Limitations and weather conditions: The day of August 19, marked by heavy fog, demonstrated the system's limitations under low sunlight conditions. Although the thermosiphon system operated correctly, the temperatures remained low, underscoring the need for improvements for unfavorable weather conditions.

4. Conclusion

This work successfully designed and developed an indirect solar cooker incorporating a phase change material (PCM), polypropylene, and 40% glycol-water as the heat transfer fluid. The experimental results were satisfactory, with maximum measured temperatures of 213.52℃ at the absorber and 134.81℃ for the PCM. These temperatures enable cooking of various foods both during the day and in the evening, with the PCM temperature maintained at 101.16℃ by the end of the day.

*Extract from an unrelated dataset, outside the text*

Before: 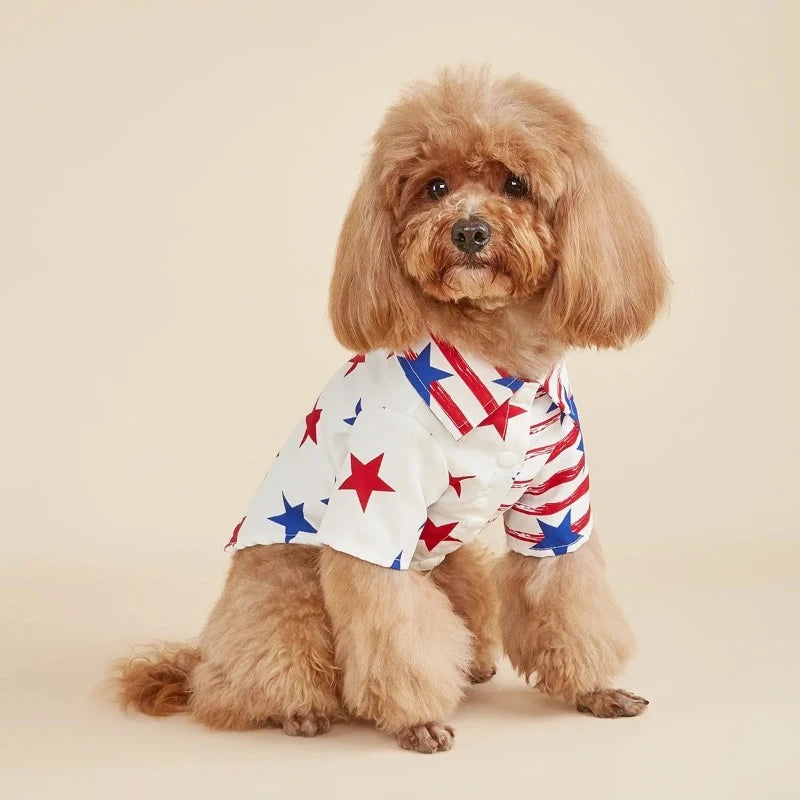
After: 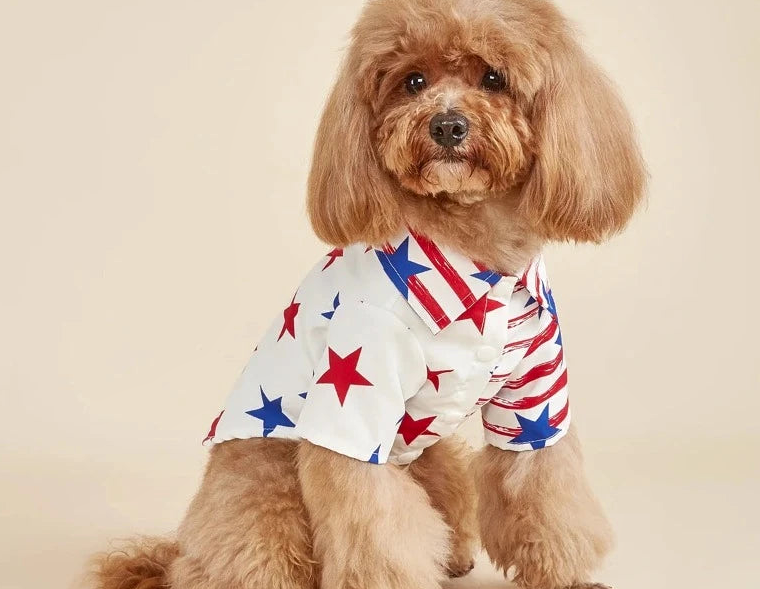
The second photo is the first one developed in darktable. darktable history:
crop and rotate: left 2.773%, top 13.42%, right 2.102%, bottom 12.903%
local contrast: mode bilateral grid, contrast 20, coarseness 49, detail 119%, midtone range 0.2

The main conclusions of this study are as follows:

  • The indirect solar cooker was successfully designed and constructed.
  • Measurement tests were conducted, and the temperatures obtained were compared to those reported in previous studies, confirming the system's efficiency.
  • Thermal parameter evolution curves were plotted, allowing for a detailed analysis of the cooker's performance.

The comparative analysis of the curves highlights the importance of sunlight intensity on the solar cooker's performance. Higher sunlight allows the system to capture and store more thermal energy, making the PCM more effective in maintaining an adequate cooking temperature. However, in regions where sunlight is often low, the efficiency of the cooker may be compromised.

To improve the solar cooker's performance under low sunlight conditions, several avenues can be considered:

  • Improving the thermal storage system by optimizing the cooker design or using PCMs with thermal properties better suited to varying sunlight conditions.
  • Adding additional heat capture devices through the integration of extra solar concentrators or hybrid systems to compensate for periods of low sunlight.
  • Further research could explore the use of different heat transfer fluids or new materials to enhance the overall performance of the solar cooker.
Acknowledgment

We would like to thank the Energy Engineering Laboratory of INP-HB, the colleagues who assisted in writing this document, as well as the organizers of the ECRES conference. They have been the gateway through which the scientific community records a new article.